Original number of features: 4
Reduced number of features: 2


Instead of selecting a specific number of features, we can also use SelectPercentile to select the top n percent of features:

In [3]:
# Load library
from sklearn.feature_selection import SelectPercentile
# Select top 75% of features with highest F-values
fvalue_selector = SelectPercentile(f_classif, percentile=75)
features_kbest = fvalue_selector.fit_transform(features, target)
# Show results
print("Original number of features:", features.shape[1])
print("Reduced number of features:", features_kbest.shape[1])

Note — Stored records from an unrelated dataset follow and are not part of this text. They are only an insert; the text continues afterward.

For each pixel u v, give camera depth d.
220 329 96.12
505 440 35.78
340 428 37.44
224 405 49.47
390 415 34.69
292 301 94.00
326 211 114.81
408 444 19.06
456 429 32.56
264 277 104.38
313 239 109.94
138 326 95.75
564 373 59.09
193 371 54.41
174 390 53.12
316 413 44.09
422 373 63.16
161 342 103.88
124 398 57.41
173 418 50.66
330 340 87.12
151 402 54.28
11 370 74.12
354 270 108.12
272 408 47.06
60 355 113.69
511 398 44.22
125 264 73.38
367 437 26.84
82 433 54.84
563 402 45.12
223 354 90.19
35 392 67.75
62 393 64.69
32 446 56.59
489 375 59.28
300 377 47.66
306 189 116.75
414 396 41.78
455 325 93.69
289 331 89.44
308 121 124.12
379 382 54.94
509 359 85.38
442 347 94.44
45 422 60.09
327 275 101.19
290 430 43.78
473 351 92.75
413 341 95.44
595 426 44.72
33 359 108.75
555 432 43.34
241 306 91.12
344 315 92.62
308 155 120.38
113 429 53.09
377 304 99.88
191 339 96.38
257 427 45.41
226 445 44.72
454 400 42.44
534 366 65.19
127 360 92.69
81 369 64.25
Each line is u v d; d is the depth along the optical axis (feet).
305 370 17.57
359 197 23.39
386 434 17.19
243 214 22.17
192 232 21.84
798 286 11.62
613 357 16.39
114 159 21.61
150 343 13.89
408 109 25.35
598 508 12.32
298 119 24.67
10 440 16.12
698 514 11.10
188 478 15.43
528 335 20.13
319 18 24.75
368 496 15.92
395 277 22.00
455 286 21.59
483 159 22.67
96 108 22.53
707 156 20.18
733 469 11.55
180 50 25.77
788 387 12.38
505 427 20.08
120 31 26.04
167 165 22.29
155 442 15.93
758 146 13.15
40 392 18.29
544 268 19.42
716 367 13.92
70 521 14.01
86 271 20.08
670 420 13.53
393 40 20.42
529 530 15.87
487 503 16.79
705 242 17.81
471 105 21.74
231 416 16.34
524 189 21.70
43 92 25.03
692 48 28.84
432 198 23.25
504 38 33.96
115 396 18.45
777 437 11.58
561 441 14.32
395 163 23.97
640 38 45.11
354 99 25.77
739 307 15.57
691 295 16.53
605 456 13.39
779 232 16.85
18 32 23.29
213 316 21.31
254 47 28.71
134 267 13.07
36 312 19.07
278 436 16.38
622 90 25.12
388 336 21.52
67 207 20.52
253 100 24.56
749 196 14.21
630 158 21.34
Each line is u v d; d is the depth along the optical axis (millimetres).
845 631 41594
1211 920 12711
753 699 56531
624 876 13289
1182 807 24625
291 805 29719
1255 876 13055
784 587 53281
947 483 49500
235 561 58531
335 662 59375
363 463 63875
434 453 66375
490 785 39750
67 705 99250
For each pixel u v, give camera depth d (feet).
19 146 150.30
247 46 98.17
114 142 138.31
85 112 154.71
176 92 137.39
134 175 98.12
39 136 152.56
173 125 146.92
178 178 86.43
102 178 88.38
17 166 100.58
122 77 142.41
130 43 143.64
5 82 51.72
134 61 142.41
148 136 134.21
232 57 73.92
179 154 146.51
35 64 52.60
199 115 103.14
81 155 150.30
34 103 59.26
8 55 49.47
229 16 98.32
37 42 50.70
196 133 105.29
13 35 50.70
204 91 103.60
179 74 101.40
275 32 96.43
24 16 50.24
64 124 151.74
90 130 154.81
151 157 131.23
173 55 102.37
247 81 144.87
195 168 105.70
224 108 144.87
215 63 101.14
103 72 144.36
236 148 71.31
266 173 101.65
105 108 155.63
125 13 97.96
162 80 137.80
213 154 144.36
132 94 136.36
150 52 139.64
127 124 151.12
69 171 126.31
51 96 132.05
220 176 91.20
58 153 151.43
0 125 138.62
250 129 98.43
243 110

Original number of features: 4
Reduced number of features: 3


![](./pics/chisquare.jpg)

It is important to note that chi-square statistics can only be calculated between
two categorical vectors. For this reason, chi-squared for feature selection
requires that both the target vector and the features are categorical. However, if
we have a numerical feature we can use the chi-squared technique by first
transforming the quantitative feature into a categorical feature. Finally, to use our
chi-squared approach, all values need to be non-negative.
Alternatively, if we have a numerical feature we can use f_classif to calculate
the ANOVA F-value statistic with each feature and the target vector. F-value
scores examine if, when we group the numerical feature by the target vector, the
means for each group are significantly different. For example, if we had a binary
target vector, gender, and a quantitative feature, test scores, the F-value score
would tell us if the mean test score for men is different than the mean test score
for women. If it is not, then test score doesn’t help us predict gender and
therefore the feature is irrelevant.